The history of the Normans is a long one and hard to set down in the vernacular.[*] If one asks who said this, who wrote this history in the vernacular, I say and will say that I am Wace from the Isle of Jersey, which is in the sea towards the west and belongs to the territory of Normandy. I was born on the island of Jersey and taken to Caen as a small child; there I went to school and was then educated for a long time in France. When I returned from France, I stayed in Caen for a long time and set about composing works in the vernacular: I wrote and composed a good many.[*] With the help of God and the king – I must serve no one apart from God – a prebend was given to me in Bayeux (may God reward him for this). I can tell you it was by Henry the second, the grandson of Henry and the father of Henry.
Roman de Rou (ii, 94–95)

For some reason, Wace’s sponsor, Henry II (king of England 1154–89), became dissatisfied with Wace’s work (or with Wace himself), and withdrew his patronage. Wace breaks off from his narrative, and writes:

Let he whose business it is continue the story. I am referring to Master Beneeit, who has undertaken to tell of this affair, as the king has assigned the task to him; since the king asked him to do it, I must abandon it and fall silent.[*] The king in the past was very good to me. He gave me a great deal and promised me more, and if he had given me everything he promised me things would have gone better for me. I could not have it, it did not please the king; but it is not my fault. I have known three king Henrys and seen them all in Normandy; all three had lordship over Normandy and England. The second Henry, about whom I am talking, was the grandson of the first Henry and born of Matilda, the empress, and the third was the son of the second.[*] Here ends the book of Master Wace; anyone who wishes to do more, let him do it.
Roman de Rou (ii, 407–409)

Wace apparently ceased work soon after 1174.

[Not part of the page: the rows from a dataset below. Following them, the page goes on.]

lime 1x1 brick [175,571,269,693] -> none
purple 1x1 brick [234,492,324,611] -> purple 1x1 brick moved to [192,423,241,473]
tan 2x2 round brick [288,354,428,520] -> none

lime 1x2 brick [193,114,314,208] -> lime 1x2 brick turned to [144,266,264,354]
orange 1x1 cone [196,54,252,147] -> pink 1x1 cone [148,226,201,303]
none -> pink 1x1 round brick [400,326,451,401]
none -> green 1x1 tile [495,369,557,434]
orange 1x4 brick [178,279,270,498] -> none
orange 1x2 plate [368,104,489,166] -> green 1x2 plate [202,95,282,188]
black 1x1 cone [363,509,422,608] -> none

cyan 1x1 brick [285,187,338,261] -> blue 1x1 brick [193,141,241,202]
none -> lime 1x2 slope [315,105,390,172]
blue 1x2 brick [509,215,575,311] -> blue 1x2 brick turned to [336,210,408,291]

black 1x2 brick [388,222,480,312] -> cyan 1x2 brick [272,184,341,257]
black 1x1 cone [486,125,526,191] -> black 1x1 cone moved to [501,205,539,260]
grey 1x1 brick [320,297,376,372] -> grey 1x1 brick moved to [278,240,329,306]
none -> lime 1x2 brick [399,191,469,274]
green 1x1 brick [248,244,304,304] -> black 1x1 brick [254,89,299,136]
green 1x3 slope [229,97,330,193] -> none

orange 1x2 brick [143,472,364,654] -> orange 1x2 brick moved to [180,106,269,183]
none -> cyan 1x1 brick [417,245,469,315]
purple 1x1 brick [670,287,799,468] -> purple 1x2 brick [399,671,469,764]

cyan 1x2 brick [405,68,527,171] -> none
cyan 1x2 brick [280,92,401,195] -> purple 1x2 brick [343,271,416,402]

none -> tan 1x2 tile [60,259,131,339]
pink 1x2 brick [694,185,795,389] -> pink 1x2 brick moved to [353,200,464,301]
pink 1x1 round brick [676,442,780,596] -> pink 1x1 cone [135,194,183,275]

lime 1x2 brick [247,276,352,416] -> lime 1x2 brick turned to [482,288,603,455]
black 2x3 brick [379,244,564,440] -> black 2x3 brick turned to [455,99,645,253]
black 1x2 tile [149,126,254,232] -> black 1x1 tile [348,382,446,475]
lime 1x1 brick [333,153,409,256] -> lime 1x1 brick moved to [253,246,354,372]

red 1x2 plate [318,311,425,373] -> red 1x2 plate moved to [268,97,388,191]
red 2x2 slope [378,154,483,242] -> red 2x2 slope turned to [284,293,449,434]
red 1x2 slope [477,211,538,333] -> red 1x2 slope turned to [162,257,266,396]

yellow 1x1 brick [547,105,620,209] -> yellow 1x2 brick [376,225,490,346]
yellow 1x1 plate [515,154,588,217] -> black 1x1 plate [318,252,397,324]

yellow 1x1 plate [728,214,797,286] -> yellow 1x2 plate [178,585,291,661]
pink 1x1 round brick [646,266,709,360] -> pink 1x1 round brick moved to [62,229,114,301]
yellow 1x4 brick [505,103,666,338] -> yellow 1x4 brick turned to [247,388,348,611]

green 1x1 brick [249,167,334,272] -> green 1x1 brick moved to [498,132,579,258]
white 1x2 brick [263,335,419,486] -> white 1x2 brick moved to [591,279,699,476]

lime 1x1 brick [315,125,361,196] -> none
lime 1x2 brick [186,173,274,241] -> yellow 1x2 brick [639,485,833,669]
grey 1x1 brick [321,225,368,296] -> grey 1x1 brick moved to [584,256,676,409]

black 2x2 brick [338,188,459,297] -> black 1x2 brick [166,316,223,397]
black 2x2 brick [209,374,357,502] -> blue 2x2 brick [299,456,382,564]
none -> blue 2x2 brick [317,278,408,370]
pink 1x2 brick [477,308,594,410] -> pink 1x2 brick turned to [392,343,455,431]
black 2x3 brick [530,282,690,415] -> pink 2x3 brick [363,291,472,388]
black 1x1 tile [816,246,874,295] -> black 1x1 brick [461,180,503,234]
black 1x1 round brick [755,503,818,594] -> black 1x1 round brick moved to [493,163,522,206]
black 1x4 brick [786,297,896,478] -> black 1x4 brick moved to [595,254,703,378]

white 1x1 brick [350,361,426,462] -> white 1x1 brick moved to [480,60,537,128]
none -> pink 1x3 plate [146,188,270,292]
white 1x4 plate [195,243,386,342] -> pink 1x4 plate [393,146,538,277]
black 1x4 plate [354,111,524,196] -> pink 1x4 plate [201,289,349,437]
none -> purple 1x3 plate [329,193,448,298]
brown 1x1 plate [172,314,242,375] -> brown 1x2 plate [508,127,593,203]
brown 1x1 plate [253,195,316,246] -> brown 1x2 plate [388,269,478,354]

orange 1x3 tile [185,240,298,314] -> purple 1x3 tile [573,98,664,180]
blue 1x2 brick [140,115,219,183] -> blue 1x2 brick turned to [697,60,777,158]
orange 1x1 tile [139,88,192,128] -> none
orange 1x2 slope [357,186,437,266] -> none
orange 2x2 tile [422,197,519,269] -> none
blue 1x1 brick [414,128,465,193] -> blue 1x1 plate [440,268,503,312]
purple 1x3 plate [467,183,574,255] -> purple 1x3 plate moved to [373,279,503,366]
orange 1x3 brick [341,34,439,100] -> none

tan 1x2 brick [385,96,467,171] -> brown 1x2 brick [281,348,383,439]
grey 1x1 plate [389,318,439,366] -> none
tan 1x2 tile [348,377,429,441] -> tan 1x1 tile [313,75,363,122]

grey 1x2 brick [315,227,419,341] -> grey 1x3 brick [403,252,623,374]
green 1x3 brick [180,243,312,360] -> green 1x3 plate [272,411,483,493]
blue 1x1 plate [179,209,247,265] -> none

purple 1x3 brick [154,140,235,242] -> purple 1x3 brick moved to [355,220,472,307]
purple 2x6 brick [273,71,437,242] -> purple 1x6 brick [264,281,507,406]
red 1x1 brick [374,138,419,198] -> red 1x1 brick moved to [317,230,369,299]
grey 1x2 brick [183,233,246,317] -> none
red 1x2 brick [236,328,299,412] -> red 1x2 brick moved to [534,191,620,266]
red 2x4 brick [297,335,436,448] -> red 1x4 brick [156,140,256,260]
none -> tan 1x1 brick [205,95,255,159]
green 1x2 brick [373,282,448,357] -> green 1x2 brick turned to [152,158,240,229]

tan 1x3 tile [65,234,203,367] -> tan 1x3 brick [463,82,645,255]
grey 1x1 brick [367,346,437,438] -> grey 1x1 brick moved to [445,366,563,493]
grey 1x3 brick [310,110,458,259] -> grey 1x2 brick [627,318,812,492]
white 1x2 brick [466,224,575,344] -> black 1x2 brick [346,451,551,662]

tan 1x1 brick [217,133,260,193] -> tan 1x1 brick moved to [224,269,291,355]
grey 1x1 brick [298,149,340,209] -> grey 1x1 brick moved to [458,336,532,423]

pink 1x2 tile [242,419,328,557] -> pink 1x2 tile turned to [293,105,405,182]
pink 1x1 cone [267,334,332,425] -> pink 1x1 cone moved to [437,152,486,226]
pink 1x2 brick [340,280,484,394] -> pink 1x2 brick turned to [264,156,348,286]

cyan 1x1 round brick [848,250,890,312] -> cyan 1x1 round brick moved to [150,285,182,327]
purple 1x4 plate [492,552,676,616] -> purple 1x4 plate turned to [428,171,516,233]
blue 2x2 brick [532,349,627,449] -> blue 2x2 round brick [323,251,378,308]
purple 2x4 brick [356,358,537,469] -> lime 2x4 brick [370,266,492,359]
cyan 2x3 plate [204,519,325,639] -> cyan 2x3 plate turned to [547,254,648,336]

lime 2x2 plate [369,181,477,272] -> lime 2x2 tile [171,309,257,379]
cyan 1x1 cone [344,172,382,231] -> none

Incidentally, Wace is most likely a personal name, not a surname. He has sometimes (perhaps as the result of a textual misreading) been, mistakenly, called Robert Wace.

Translation by Glyn S. Burgess

romanz, “the vernacular”.
Wace’s major previous work, Roman de Brut (finished in 1155), is a vernacular (i.e. French) versified (octosyllabic rhymed couplets) adaptation of Geoffrey of Monmouth’s fantastical, Latin, Historia Regum Britanniae, in which Wace introduced King Arthur’s round table.
(Volume, pages) of Frédéric Pluquet’s two volume edition of Roman de Rou (1827).
“Master Beneeit” is evidently one Benoît de Sainte-Maure, and the work he produced is the Chronique des Ducs de Normandie.
This third Henry is not Henry III – his reign was 1216–1272. Henry II’s son, Henry the Young King (as he is known), was crowned during his father’s lifetime, at the age of 15, in 1170. In 1173–4 the Young King rebelled against his father. The rebellion failed and the two Henry’s were reconciled. Henry the Young King died in 1183, six years before his father.